Researchers at University of Illinois at Urbana–Champaign and at Chicago have tested a new optical method for diagnosing breast cancer that could lead to an automated process for rapidly and more accurately determining whether breast-tissue lesions are benign or malignant.
In a recent special section of the Journal of Biomedical Optics, Hassaan Majeed, a PhD candidate in bioengineering at Urbana–Champaign, and colleagues describe their use of quantitative optical-phase measurements for cancer diagnosis.
When an abnormality is discovered during a screening procedure such as a mammography, standard practice is for the physician to take a tissue biopsy, which is then stained using hematoxylin and eosin (H&E). The staining provides enough contrast for a pathologist to study key morphological features of the tissue under a microscope.
The tissue analysis is done manually; because of variations in things like staining intensity and the illumination used, the process does not lend itself to automation. Manual inspections are also subject to investigator bias, and the process is time-consuming. This can, in some cases, result in late disease diagnosis — a critical shortcoming given that early diagnosis is said to significantly improve chances of survival.

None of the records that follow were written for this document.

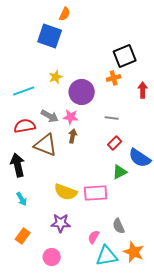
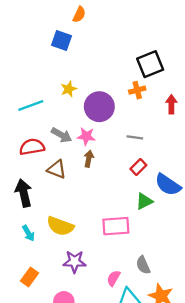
blue square: (50, 36) -> (61, 40), size x0.7
brown triangle: (46, 145) -> (57, 169), size x0.7
yellow semicircle: (66, 192) -> (60, 226), moved

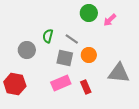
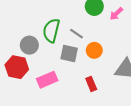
green semicircle: (48, 36) -> (51, 30), size x1.6
pink rectangle: (61, 83) -> (47, 80), moved
red hexagon: (15, 84) -> (17, 67), moved

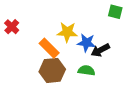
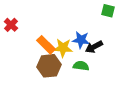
yellow star: (67, 32) -> (63, 48), moved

In “Breast cancer diagnosis using spatial light interference microscopy,” researchers used the breast-tissue biopsies of 400 different patients, selecting two parallel, adjacent sections from each biopsy. One of these sections was stained using H&E, leaving the other unstained.
The unstained samples (bottom row in figure below) were analyzed using a spatial light interference microscopy (SLIM) module attached to a commercial phase-contrast microscope. The system generated different interferograms for each tissue sample using shifting patterns of scattered and unscattered light. Four interferograms, corresponding to four different phase shifts, were used to produce one quantitative-phase image.
On this SLIM image, areas with different refractive properties appear in different colors. The boundary between the tumor and its extracellular environment is clearly delineated, making it possible to assess whether the tumor is malignant.
As part of the experiment, two board-certified pathologists were trained to interpret the tissue morphological details from SLIM images by being shown H&E and SLIM images of the same tissue cores, labeled benign or malignant, side by side.
At the testing stage, each pathologist was first shown the stack of SLIM images for 109 selected tissue cores. The pathologists classified each core as either benign or malignant. Then the process was repeated for the stack of H&E images for the same 109 cores. Using each pathologist’s diagnosis of the H&E stained cores as the gold standard, the researchers measured the success of diagnosis using SLIM images by counting the number of agreements between SLIM- and H&E-based diagnoses.
The agreement between SLIM- and H&E-based diagnosis was 88% for the first pathologist and 87% for the second. Agreement between the two pathologists when rating SLIM images stood at 83%, whereas the same for H&E images was much higher at 98%. The authors of the paper expect the agreement between the diagnoses of the two pathologists on SLIM images would increase significantly if they received more training in interpreting SLIM images.
Because this diagnosis method is based on quantitative data, rather than on a pathologist making a subjective assessment, the researchers believe that these preliminary results show the potential of their technique to become the basis for an automated image-analysis system that would provide a fast and accurate diagnosis.
Coauthors are SPIE Fellow Gabriel Popescu, Mikhail Eugene Kandel, Kevin Han, Zelun Luo, Virgilia Macias, Krishnarao Tangella, and Andre Balla.